- _TASK DATA_
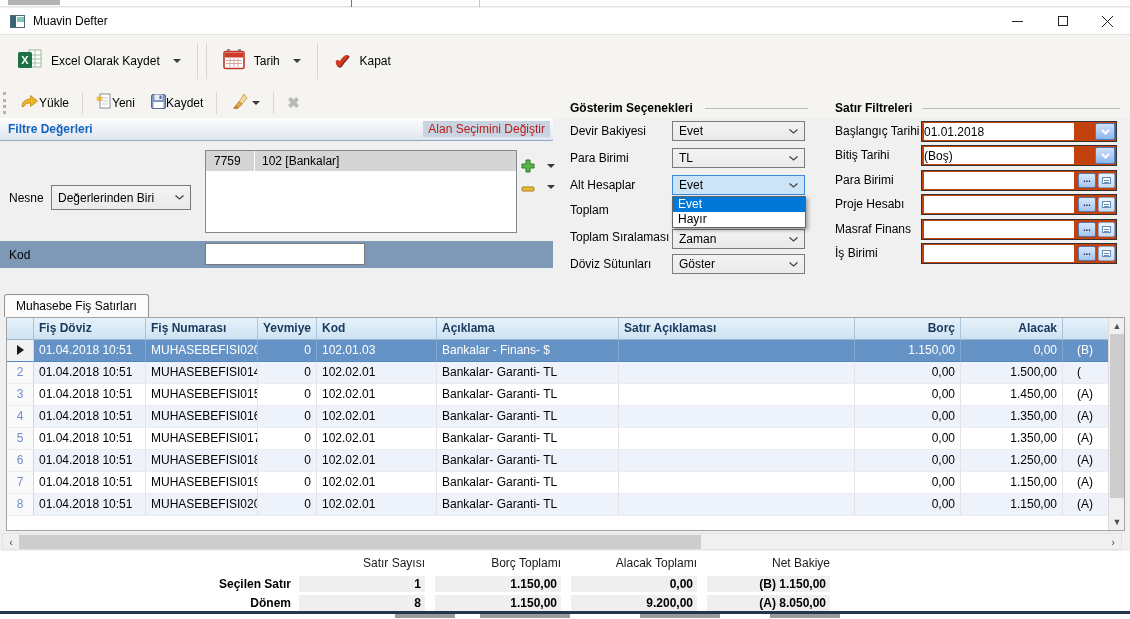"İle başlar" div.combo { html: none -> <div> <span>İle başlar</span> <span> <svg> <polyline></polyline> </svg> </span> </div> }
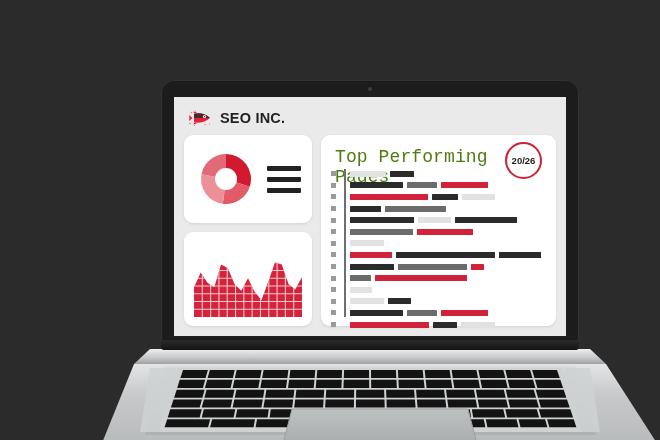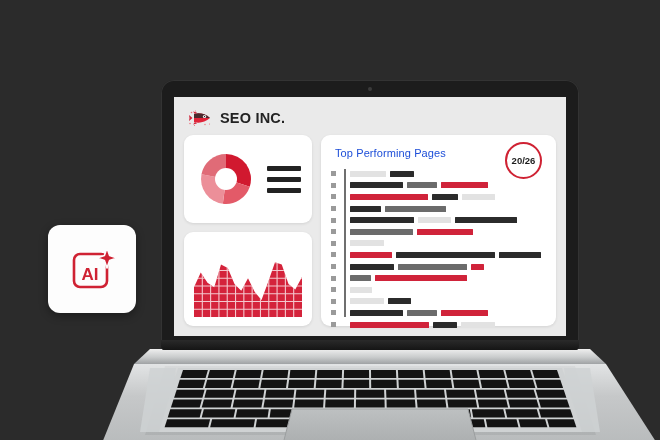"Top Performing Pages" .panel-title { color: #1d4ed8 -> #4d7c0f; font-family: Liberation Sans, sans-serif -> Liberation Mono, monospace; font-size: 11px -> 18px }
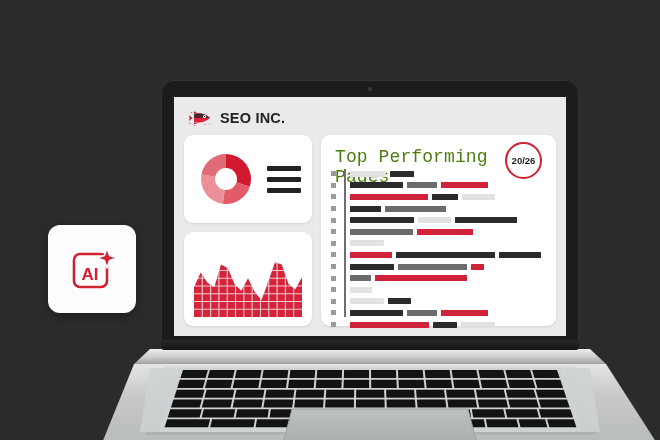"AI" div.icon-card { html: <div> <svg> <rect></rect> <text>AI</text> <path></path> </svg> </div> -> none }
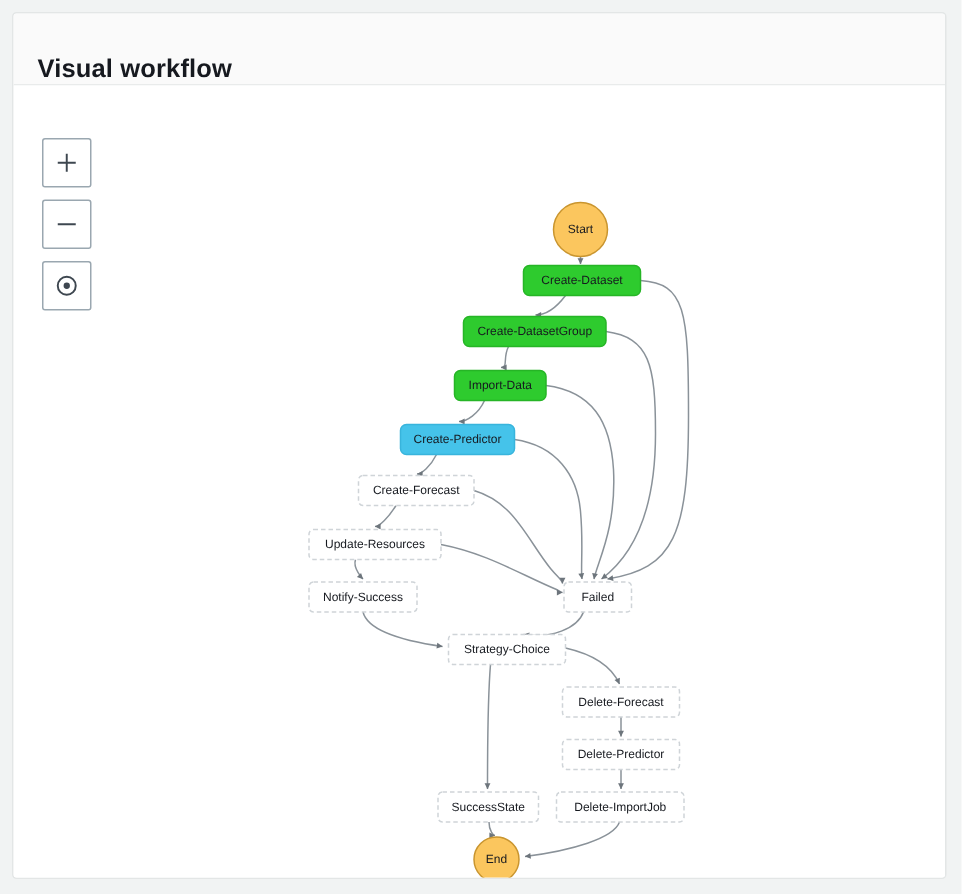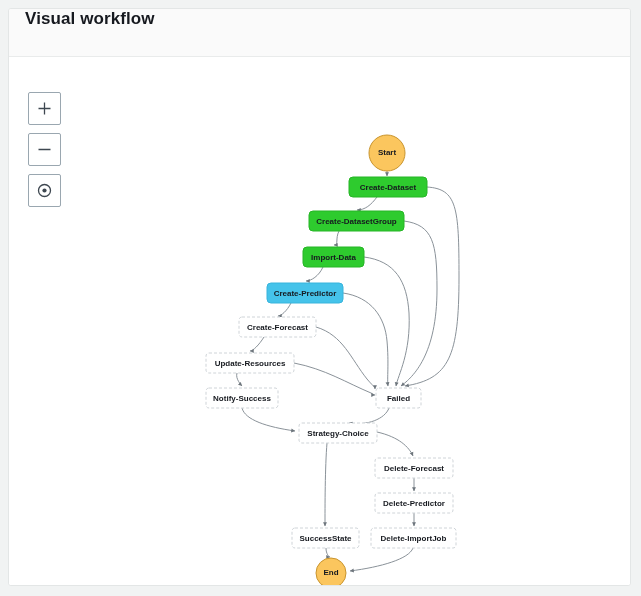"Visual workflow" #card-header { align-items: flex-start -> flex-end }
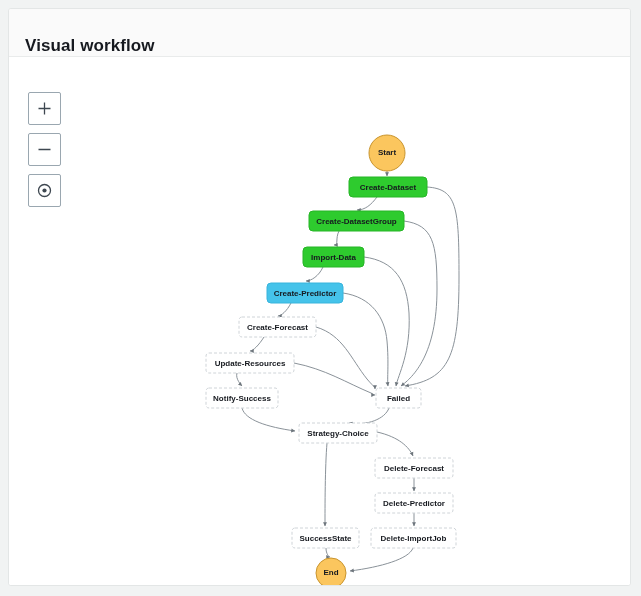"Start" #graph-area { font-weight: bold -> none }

- _PROBLEM DETAILS_
Reproduce nothing but the lines running from the line with "align-items: flex-start ->" through the end of the records, keeping both end lines and dropping the pictures.

- _RESULT OF THE EXERCISE_
"Visual workflow" #card-header { align-items: flex-start -> flex-end }
"Start" #graph-area { font-weight: bold -> none }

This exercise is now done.